### ACTIVITY
Count the lines in the records below that contain the string "политолога". Reply with only the number.

● ● ● ● ● ● ●

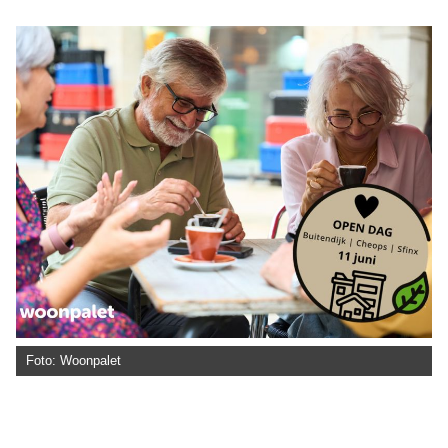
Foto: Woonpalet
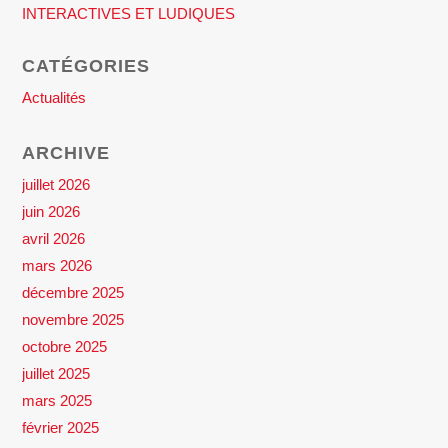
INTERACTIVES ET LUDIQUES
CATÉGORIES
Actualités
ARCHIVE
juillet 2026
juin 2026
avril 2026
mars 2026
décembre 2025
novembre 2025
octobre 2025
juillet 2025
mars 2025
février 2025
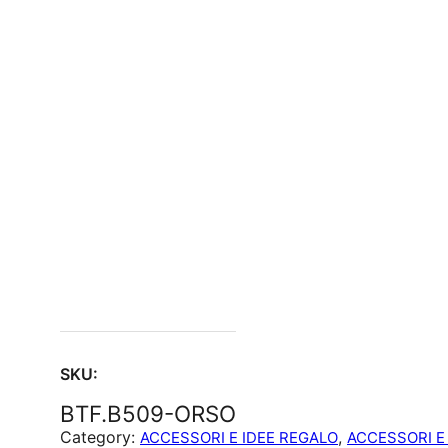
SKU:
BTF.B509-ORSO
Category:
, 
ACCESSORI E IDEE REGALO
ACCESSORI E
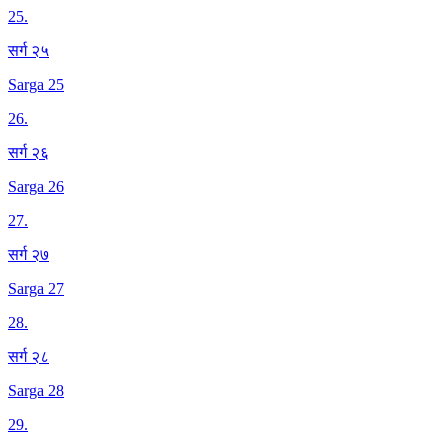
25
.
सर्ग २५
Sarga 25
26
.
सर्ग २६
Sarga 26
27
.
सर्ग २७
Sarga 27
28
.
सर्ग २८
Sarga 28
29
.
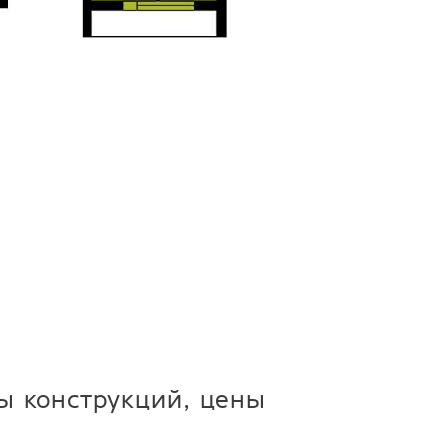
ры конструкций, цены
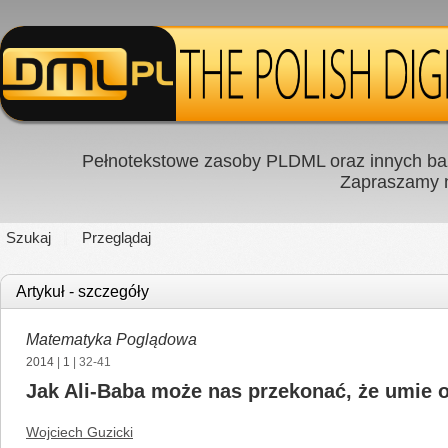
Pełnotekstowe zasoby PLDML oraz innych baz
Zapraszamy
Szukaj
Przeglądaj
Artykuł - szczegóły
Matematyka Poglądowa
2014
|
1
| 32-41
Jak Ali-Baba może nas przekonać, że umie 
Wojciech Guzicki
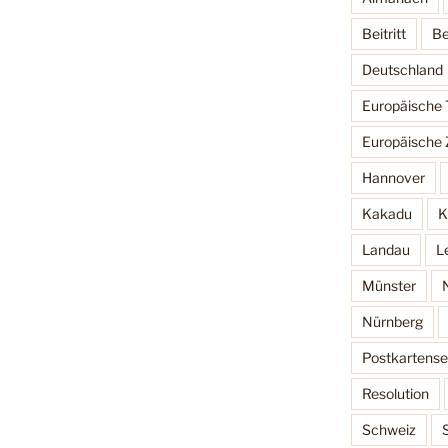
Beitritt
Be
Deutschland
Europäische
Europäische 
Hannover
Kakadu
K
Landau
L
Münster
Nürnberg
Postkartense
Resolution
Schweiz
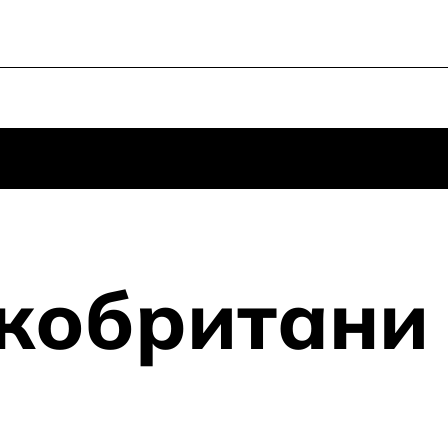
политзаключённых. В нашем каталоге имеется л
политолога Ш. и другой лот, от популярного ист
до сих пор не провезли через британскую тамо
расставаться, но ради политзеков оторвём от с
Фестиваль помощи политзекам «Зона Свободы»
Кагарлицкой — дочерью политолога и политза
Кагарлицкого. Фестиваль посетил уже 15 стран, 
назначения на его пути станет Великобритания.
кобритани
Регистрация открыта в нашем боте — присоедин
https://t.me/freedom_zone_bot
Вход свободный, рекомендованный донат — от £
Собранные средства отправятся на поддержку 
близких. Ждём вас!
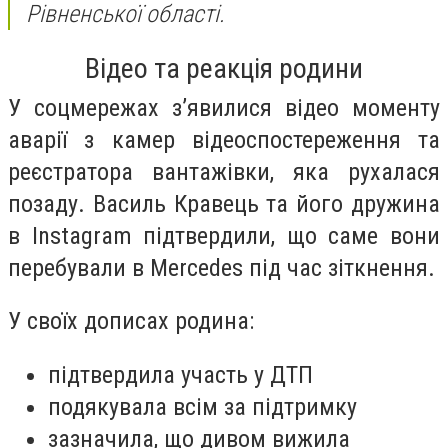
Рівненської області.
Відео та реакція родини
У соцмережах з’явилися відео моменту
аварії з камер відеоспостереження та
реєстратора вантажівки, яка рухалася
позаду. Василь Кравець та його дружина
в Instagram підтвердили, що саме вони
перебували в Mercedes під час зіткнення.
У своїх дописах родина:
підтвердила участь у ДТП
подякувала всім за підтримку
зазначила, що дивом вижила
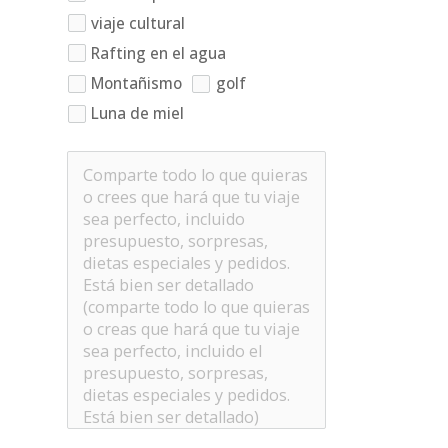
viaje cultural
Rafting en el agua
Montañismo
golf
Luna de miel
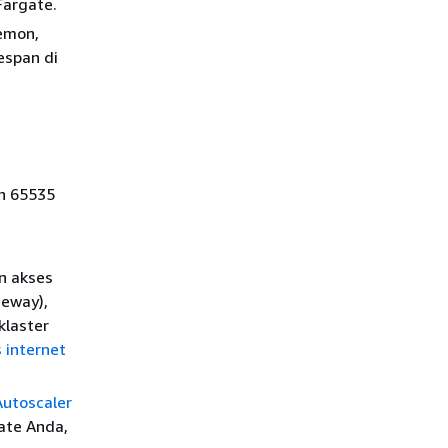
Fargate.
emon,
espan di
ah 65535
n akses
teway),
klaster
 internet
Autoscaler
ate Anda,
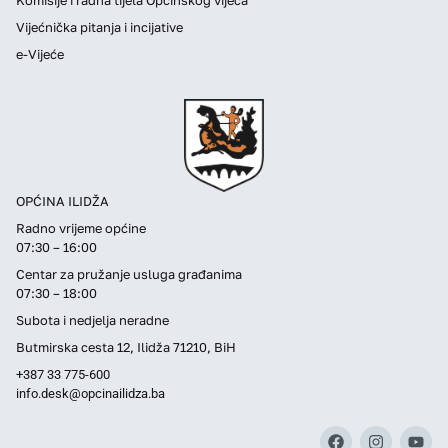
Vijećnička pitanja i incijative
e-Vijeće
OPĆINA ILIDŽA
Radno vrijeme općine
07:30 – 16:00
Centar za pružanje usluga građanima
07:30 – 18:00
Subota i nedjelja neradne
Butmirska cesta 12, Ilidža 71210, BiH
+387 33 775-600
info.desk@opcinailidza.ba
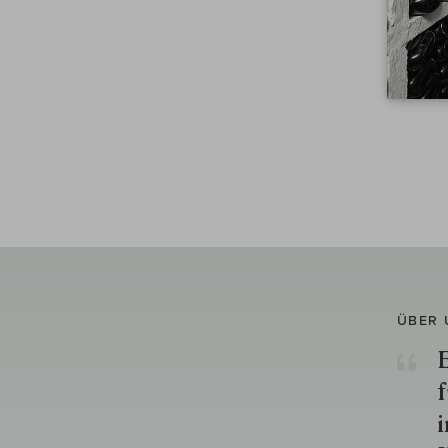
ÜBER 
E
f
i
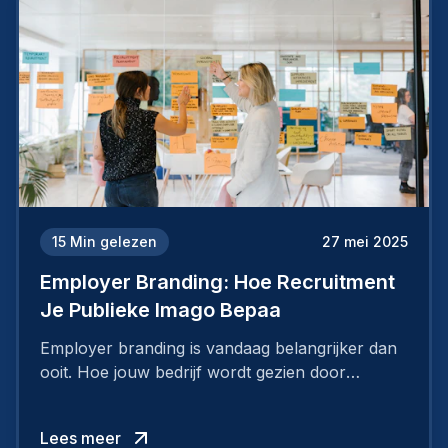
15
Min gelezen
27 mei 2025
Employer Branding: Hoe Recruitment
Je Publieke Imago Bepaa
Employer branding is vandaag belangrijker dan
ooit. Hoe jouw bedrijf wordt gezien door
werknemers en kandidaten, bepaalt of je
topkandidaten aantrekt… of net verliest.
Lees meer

● ● ● ● ● ● ●

### ANSWER TO THIS EXERCISE
2